It hadn’t stopped raining since I left Ho Chi Minh City and the lousy weather didn’t seem to be letting up once I made it to Hue. There are a lot of interesting things I wanted to see and do in Hue, but many of them were outside. I contemplated if I should just move north to Hanoi and better weather or tough it out in soggy Hue. I decided to try it for a couple days and see how it went.
The Hue Imperial City
I decide to brave the non-stop rain and visit the Imperial Palace. I don my rain gear and grab my umbrella before heading out.
It doesn’t take long before I’m soaked to the bone and questioning my decision. Sightseeing in the rain was going to suck, but my only other option was to stay inside the hotel which didn’t seem fun either.
The Vietnamese are riding their motorbikes in the rain like it is no big deal. They throw a giant poncho on that covers up them and the front of the bike and go on about their business.
The Imperial City was built in the early 1800s and was the seat of power for the ruling Nguyen Dynasty until the French Occupation.
The citadel which houses the Imperial City is protected by a moat and large stone wall 2 km thick.

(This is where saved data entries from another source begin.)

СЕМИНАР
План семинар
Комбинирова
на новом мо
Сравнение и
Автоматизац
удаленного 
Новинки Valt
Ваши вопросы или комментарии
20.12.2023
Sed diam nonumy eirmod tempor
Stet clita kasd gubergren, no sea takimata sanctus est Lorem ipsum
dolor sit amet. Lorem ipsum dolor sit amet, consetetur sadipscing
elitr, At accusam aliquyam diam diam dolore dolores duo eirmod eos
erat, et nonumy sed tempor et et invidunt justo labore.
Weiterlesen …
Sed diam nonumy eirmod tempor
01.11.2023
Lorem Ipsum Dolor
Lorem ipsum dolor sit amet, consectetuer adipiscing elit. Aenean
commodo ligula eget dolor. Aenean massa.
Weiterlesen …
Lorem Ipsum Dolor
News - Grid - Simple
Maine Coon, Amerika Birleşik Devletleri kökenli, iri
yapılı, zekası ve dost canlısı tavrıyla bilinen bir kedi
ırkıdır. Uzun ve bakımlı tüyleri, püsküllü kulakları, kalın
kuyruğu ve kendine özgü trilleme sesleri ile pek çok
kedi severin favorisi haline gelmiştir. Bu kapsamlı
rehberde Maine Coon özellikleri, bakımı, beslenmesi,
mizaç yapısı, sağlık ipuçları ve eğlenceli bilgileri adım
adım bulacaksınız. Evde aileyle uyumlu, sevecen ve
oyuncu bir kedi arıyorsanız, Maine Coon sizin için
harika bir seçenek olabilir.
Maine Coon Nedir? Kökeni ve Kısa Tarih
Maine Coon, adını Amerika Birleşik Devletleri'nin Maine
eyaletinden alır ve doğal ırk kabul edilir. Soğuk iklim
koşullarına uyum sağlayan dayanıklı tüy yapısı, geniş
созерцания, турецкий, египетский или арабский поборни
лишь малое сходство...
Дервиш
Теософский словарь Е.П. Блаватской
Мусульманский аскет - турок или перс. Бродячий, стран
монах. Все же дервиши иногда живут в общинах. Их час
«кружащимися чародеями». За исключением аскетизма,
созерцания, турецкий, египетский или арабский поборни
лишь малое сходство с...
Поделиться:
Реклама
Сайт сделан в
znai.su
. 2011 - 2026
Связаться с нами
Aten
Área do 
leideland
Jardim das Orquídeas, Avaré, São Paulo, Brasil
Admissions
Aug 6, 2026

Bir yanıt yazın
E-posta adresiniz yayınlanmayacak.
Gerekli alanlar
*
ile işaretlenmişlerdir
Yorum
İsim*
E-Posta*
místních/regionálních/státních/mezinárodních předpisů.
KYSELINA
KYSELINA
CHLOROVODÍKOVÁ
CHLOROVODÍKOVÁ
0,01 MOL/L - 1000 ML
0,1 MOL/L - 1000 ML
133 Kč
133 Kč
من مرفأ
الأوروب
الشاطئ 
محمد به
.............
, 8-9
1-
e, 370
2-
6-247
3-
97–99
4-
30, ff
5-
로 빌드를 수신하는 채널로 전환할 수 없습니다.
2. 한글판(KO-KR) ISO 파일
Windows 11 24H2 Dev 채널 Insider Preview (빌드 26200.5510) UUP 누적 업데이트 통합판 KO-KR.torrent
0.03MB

Inside the Imperial City is further protected by another wall. And within that is what is known as the Purple Forbidden City which was restricted to just the imperial family. It is also the exact same name as the Forbidden City in China.
The first sight I saw was a giant Vietnamese flag flying high over the citadel.
It is directly across from the Meridian Gate and the entrance to the Imperial City.
Once inside I was free to wander around the grounds. Unfortunately, two wars has destroyed much of the old city and other than some covered walkways much of the inner grounds is nothing but building foundations overgrown with grass.
If it was dry, I would have enjoyed exploring the Imperial City, but I found myself hurrying through or loitering in the hallways hoping the rain might stop for a little bit.
That never happened and I eventually surrendered and made my way back across the Perfume River to my hotel to dry out.
Food In Hue
There were a few good restaurants within walking distance of my hotel. I tried some of the local Hue Cuisine which included pork skewers and clay pot chicken. I’ve yet to have a meal in Vietnam I didn’t like. The chicken was delicious as was the local brew called Huda.
Of course, I like my Western food and tried the local Italian restaurant (Pizza? Yes please!).
They included these little tart and tangy fruit as dessert. I have no idea what they were called.
I also tried a Mexican – Vietnamese fusion restaurant and I was pleasantly surprised by my food.
Avoiding The Rain
The next couple of days I try to wait out the rain to do a little sightseeing. The best I could manage was a walk around the local area checking out some of the DMZ themed bars and guest houses.
Thankfully there are plenty of coffee shops in Hue and whenever the rain would start to pour, I’d duck inside and grab a cup of joe while I waited for the rain to lighten up.
I was hoping the rain would eventually move on past Hue, but there was a major storm sitting off the coast in the South China Sea and it looked like it would be dumping rain for a few more days. I finally gave in and packed my bags not able to see much of what I came for in Hue. I’d have to come back and try another time. For now, I’d be heading off to Hanoi.